Year one of the Didi Gregorius era did not get off to the best start. Didi struggled big time both in the field and at the plate early last season, so much so there was talk about sending him to Triple-A and playing Stephen Drew at short. The Yankees weren’t talking about that, but many fans were. He was playing that poorly. Thankfully, Gregorius turned things around in May and finished the season strong.
This season has not started well for Didi either. His defense has been more than fine, so it hasn’t been a total repeat of last year, but the bat has started very slow. Only Chase Headley has performed worse among the regulars. Gregorius came into the homestand in a 3-for-30 (.100) slump and hitting .215/.241/.316 (48 wRC+) overall. I was hoping his Opening Day home run would be the jumping off point for a strong second season in New York, but it hasn’t come together yet.
Things have gone a bit better on the homestand for Gregorius and the Yankees in general. The team has won four of five on the homestand, and Didi has gone 5-for-17 (.294) with a pair of bases clearing doubles in the five games. That has raised his season batting line to .229/.250/.344 (58 wRC+), which is still an eyesore. And yes, the caveat here is that those two bases clearing doubles were almost mistakes. This is the pitch he hit for the first:
That’s an 0-2 changeup almost in the dirt, the kind of pitch you typically want a hitter to take. Gregorius took a little defensive half-swing and dunked it into right field. Sometimes you can do everything wrong and it still works out. Baseball. Then, last night he took another little protect swing at an outside pitch and knocked it into shallow center. Didi almost threw his bat at the pitch.
Gregorius hasn’t been driving the ball all around the yard on the homestand, but that’s okay. Sometimes you just have to put the bat on the ball and hope to finds grass. You hear players and ex-players talk about it all the time: any little thing can help get you bust out of slump, even bloops and bobbles and bunts.
Most importantly, Gregorius is starting to hit the ball harder, and that’s always a plus. A total of 196 players had enough plate appearances to qualify for the batting title in April, and Didi ranked 196th in hard contact rate (12.5%) and 189th in line drive rate (10.9%). Woof. Alcides Escobar had the second lowest hard contact rate at 14.3%, so the gap between Didi and the next worst hitter was substantial.

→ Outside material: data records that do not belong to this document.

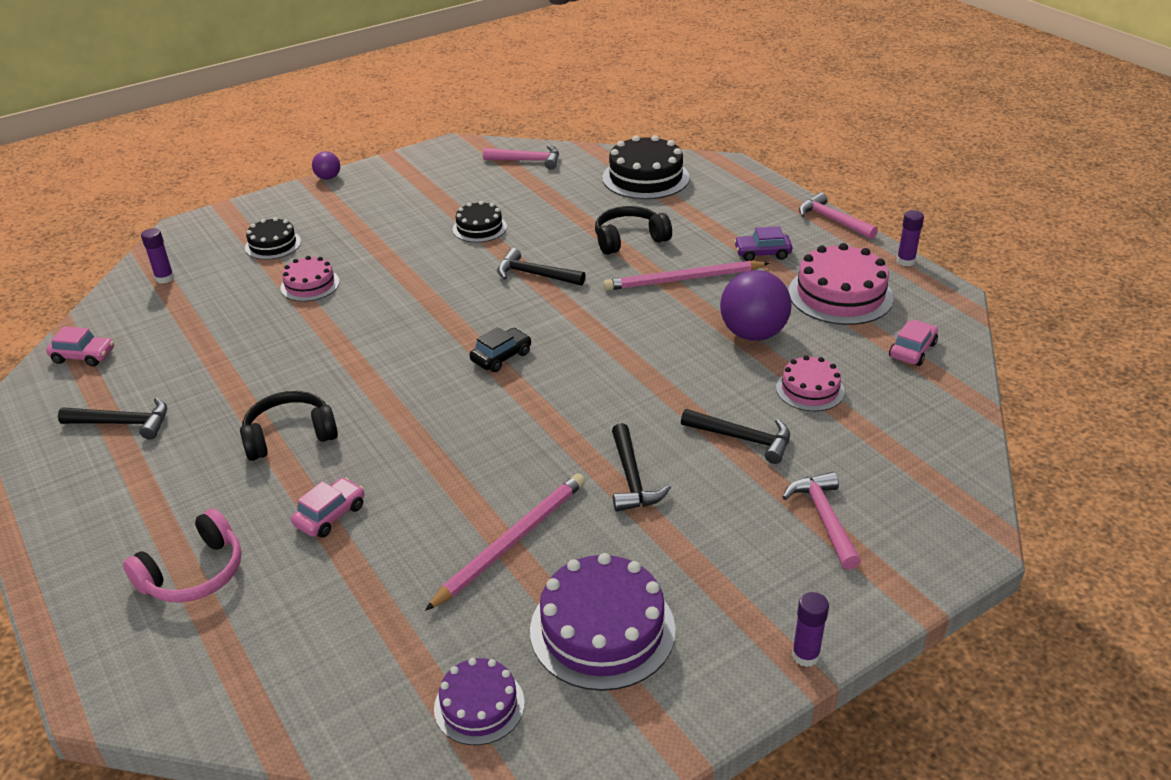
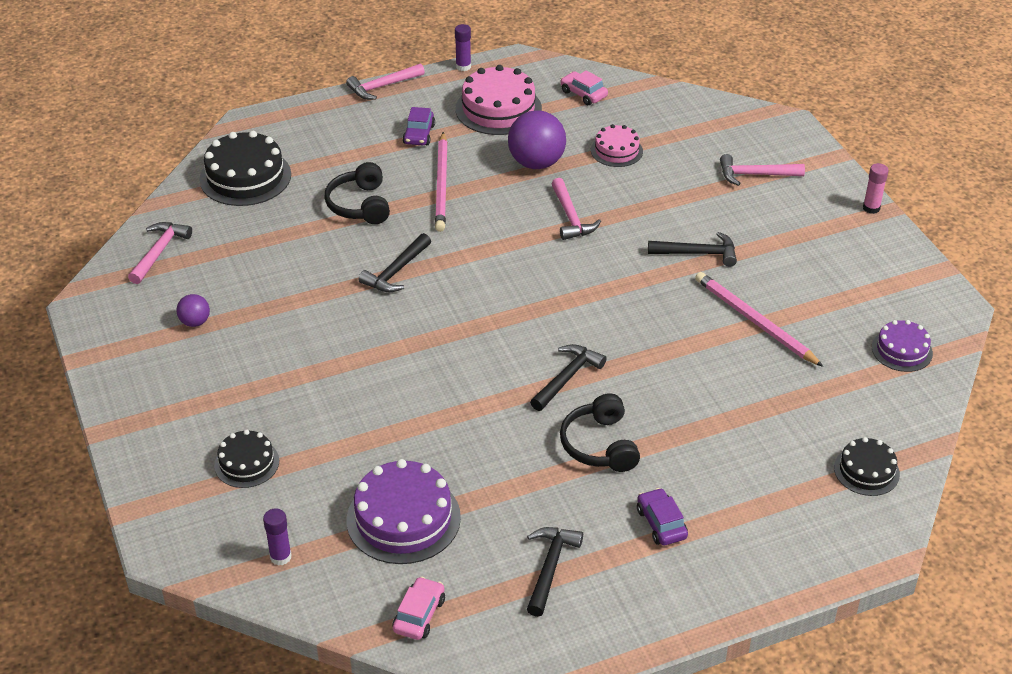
camera: 80 degrees left, 5 degrees up
pink headphones [123,508,242,603] -> none
pink cake [280,256,340,302] -> none
pink car [291,478,364,538] -> none
purple ball [312,151,340,180] -> purple ball moved to [177,294,210,327]
black cake [453,201,507,242] -> black cake moved to [834,437,900,496]
black car [469,327,531,372] -> none
purple cake [530,553,676,691] -> purple cake moved to [347,459,461,564]
black hammer [681,409,790,464] -> black hammer moved to [530,344,607,411]
purple glue stick [792,592,829,667] -> pink glue stick [863,163,889,214]
none -> pink hammer [551,178,601,240]
none -> purple car [637,488,688,546]

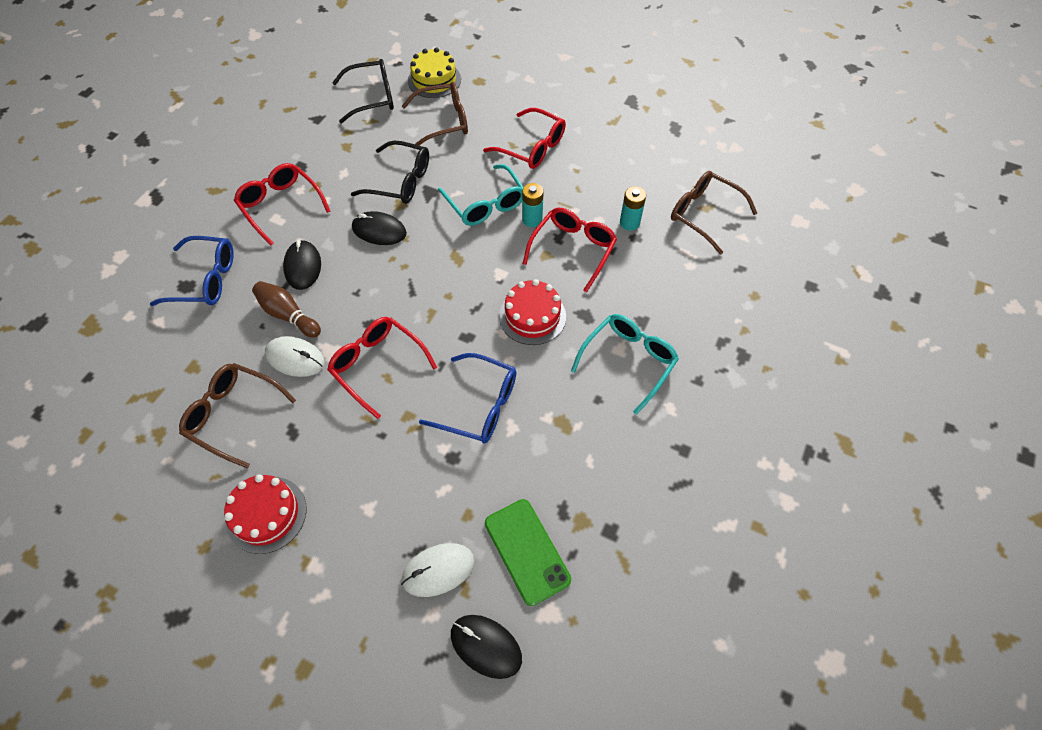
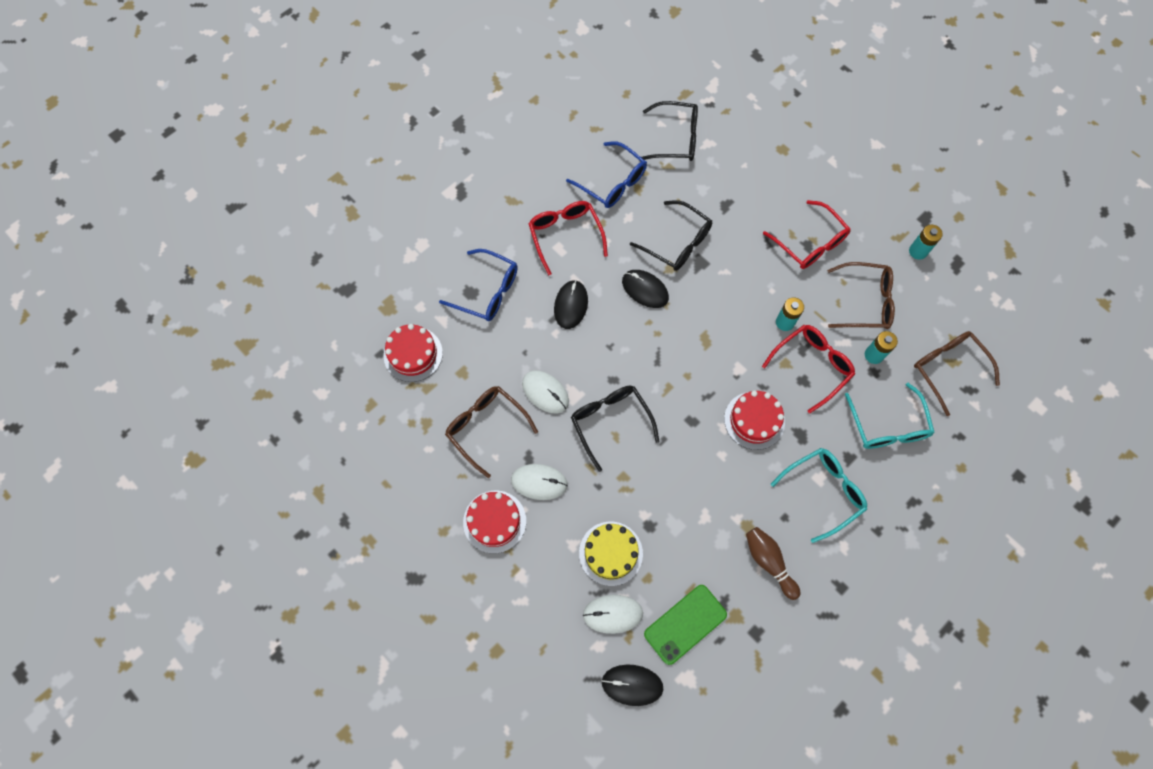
camera: 20 degrees right, 10 degrees up
brown bowling pin [252,281,321,338] -> brown bowling pin moved to [746,527,800,600]
red glasses [327,317,437,419] -> black glasses [571,386,660,472]
brown glasses [402,82,468,149] -> brown glasses moved to [827,262,895,329]
yellow cake [408,48,461,98] -> yellow cake moved to [579,522,643,586]
blue glasses [419,353,516,443] -> blue glasses moved to [566,141,647,208]
turquoise glasses [438,164,524,226] -> turquoise glasses moved to [845,383,935,449]
black mouse [451,615,522,679] -> black mouse turned 45 degrees counterclockwise [602,664,663,706]
green phone [485,499,571,606] -> green phone turned 60 degrees clockwise [644,585,727,665]
none -> red cake [384,324,443,382]
none -> white mouse [511,464,568,500]
none -> turquoise battery [909,225,943,260]

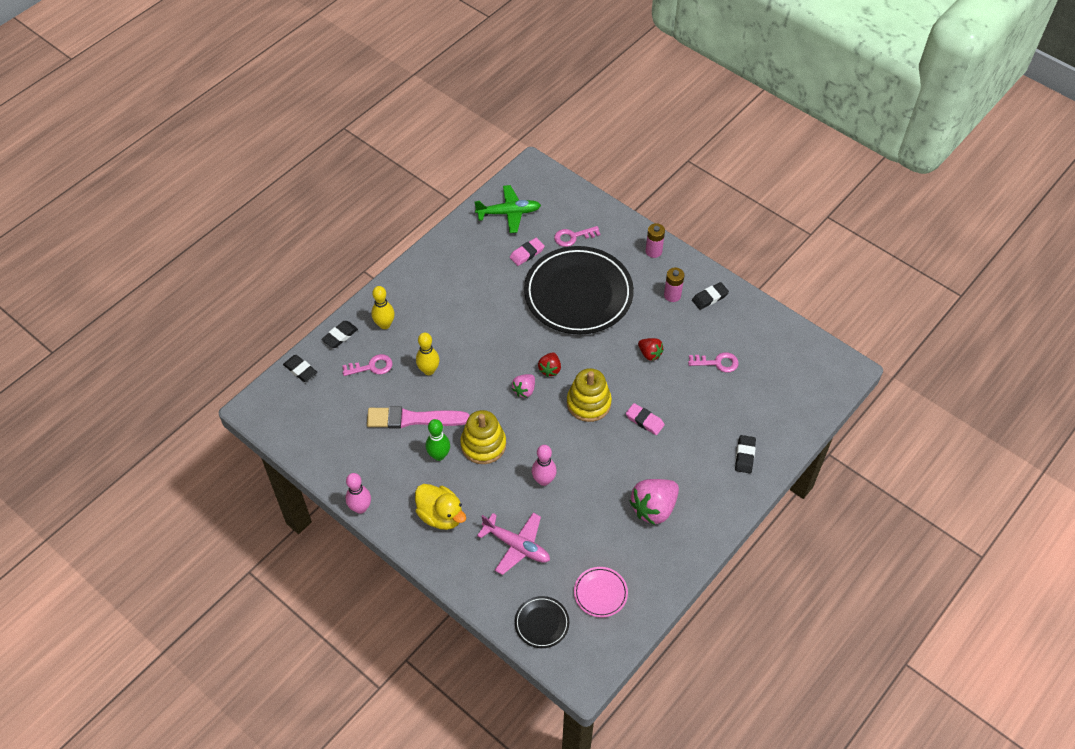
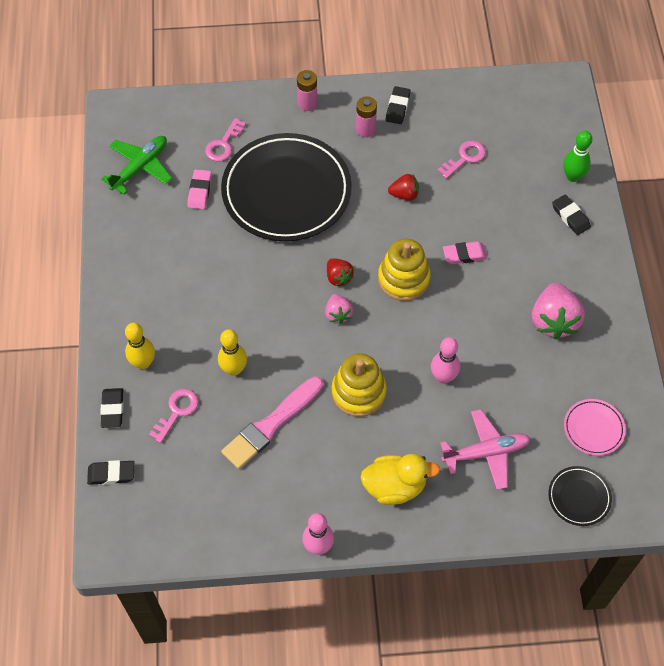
camera: 45 degrees left, 5 degrees up
green bowling pin [426,419,450,461] -> green bowling pin moved to [563,131,593,182]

So far in May Gregorius has upped his hard contact and line drive rates up to 22.3% and 36.0%, respectively. He hard contact rate still isn’t great, so it’s not like he’s tattooing the ball, but at least he’s moving in the right direction. The next goal is being more disciplined. I know that 0-2 changeup from David Price went for a double, but if Didi keeps swinging at pitches like that, he’s going to get himself out more often than not. Look at his swing rates on the season:
Gregorius has never shown great discipline as a big leaguer and I’m not sure he ever well, but geez, he’s swinging at everything this year. Swinging at more pitches in the zone (Z-Swing%) is not automatically a bad thing. Swinging at pitches out of the zone (35.7%) is though, especially when pitchers are throwing you fewer pitches in the strike zone. Pitchers know they can get Didi to chase and he has obliged so far this year.
This isn’t a matter of simply taking more pitches. Gregorius has to do a better job staying back and differentiating balls from strikes. Swing at the strikes and take the balls. It’s easy and yet oh so difficult at the same time. Didi has made himself into too easy of an out because of how often he chases out of the zone. Pitchers have been exploiting that weakness big time this year. It’s something he must improve.
It was around this time last year that Gregorius started to turn things around. I don’t think anyone is asking him to be a force at the bottom of the lineup, but he needs to be more than a zero. Didi is hitting the ball harder this month and that’s a positive. It helps that some of those defensive swings are turning into three-run doubles too. He has to continue to work on his plate discipline going forward though. That’s the key. Gregorius has to make pitchers work harder to get him out.